You don’t ask you don’t get: it’s an ideal that drives both football and writing. Questions come as a form of currency. The more you ask, the more opportunities tend to come your way.
And sometimes those opportunities are better than you ever could have imagined.
Together with Paul Watson I’ve been running an event called Great Football Adventures. We invite people who’ve had interesting experiences of football abroad to come and give talks in London. When the feedback for our first events was good, the logical next step was to create a book.
It wasn’t as easy as we thought. Speakers became hard to tie down. People stopped replying. After six months we had just a handful of chapters.
And so I started to chase new opportunities. I contacted more speakers, learned new stories and revisited older ones. One of those was In the Hands of the Gods. A favourite film of mine growing up, the documentary features five football freestylers who attempt to busk their way from the UK to Argentina to meet Diego Maradona.
I browsed various websites and eventually managed to contact all five. Just one replied.
That one was Paul Wood.
I arranged a time and a date then set about booking a meeting room at work for ‘an important client call.’ I suppose it was half right.
We spoke for an hour. Paul – or Woody, as he liked to be called – was a great speaker and gave me plenty of content. He even passed me on the details of others he knew who could be part of the book.
A few days later I’d written the first draft of his chapter. I sent it over and Woody called back later that day. He loved the chapter and spoke through a few necessary changes. ‘And by the way,’ he finished. ‘I like what you’ve done. I’ve got a project that might interest you.’
Woody, it turned out, wasn’t just a football freestyler. In fact, that was in the past. Now he was one of the world’s biggest content creators. Along with his partner Kleiny (and manager Darryl), @WoodyandKleiny had more than 10,000,000 followers across their social channels. And now they wanted to write their first book.
At the time I was working in an office job as a social media manager. I knew YouTubers and had worked with many. But I didn’t really know YouTube. The craze had passed me by. I’d seen the impact it had on people up and down the country, the potential of what they did, the power they held in their hands.
I couldn’t have been more excited.
I followed all of @WoodyandKleiny’s channels. I watched their pranks, gave them likes, showed my mates. Then we met in person.

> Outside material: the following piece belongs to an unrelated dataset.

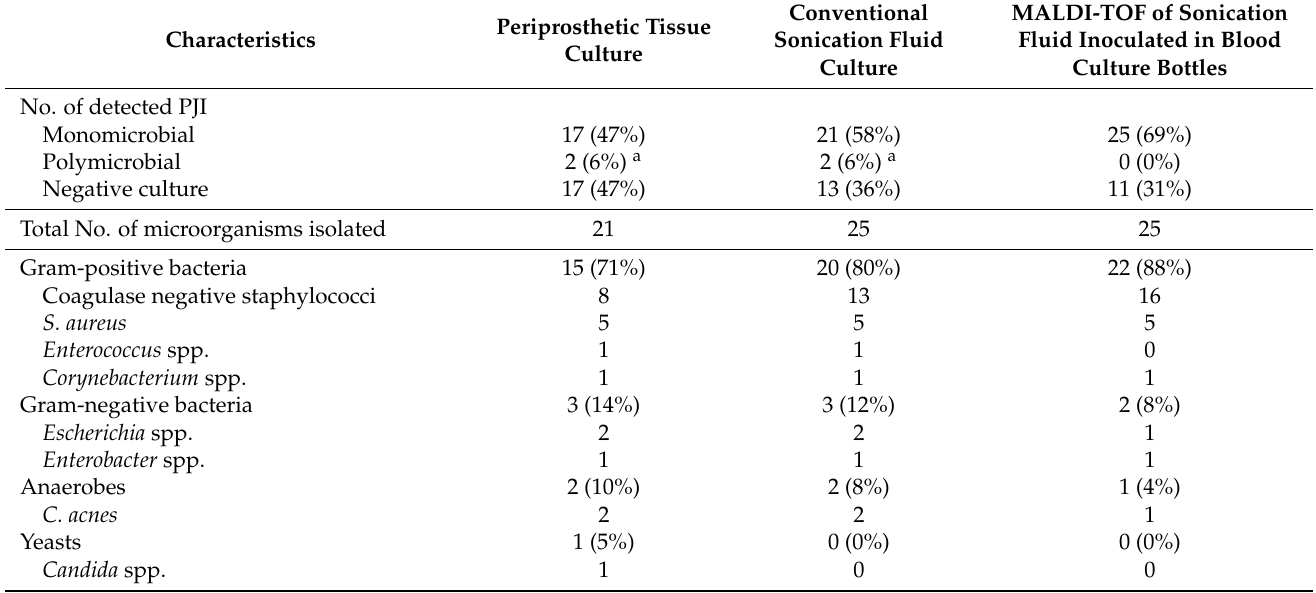
Table 1. Microbiological findings in 36 PJI cases according to type of diagnostic method.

We clicked straight away. I brought along my business partner in Floodlit Dreams, Ian Ridley, and we outlined the book process over a dinner at Zizzi’s. They had plenty of options, we told them. We’d be happy to help them get a literary agent and pursue their project with a big publisher. Or they could go with Floodlit Dreams. Ian outlined the pros and cons with each option then left me alone with Woody and Darryl, Kleiny being unable to attend due to illness.
We spoke for a couple more hours and by the time I got the last train home to London I was filled with positivity.
Another meeting was arranged. They wanted me to help them write their book. They wanted that book to be published with Floodlit Dreams.
Over the next few months I got to know Woody, Kleiny and Darryl well. I saw parallels in their experiences with mine as I attempt to turn a passion into a livelihood and become a full-time author. So inspirational did I find their journey that I even took redundancy to focus fully on writing.
We set about into a routine: they’d pick me up from the station, take me for dinner, I’d get out my dictaphone and then we’d talk late into the night. They’d always pay for my Uber home.
It took eight full sessions to get enough content. Then the back and forth really started. There were changes to make, designs to approve, covers to sort. Writing ended up being the easiest part of the process.
That process is now almost complete. The Social Struggle: How We Took Over the Internet is available to pre-order. It’s been an incredible journey with three people I now consider to be friends, rather than collaborators. Their story inspires me and I hope it will inspire readers all over the world.
And it all came about from a question.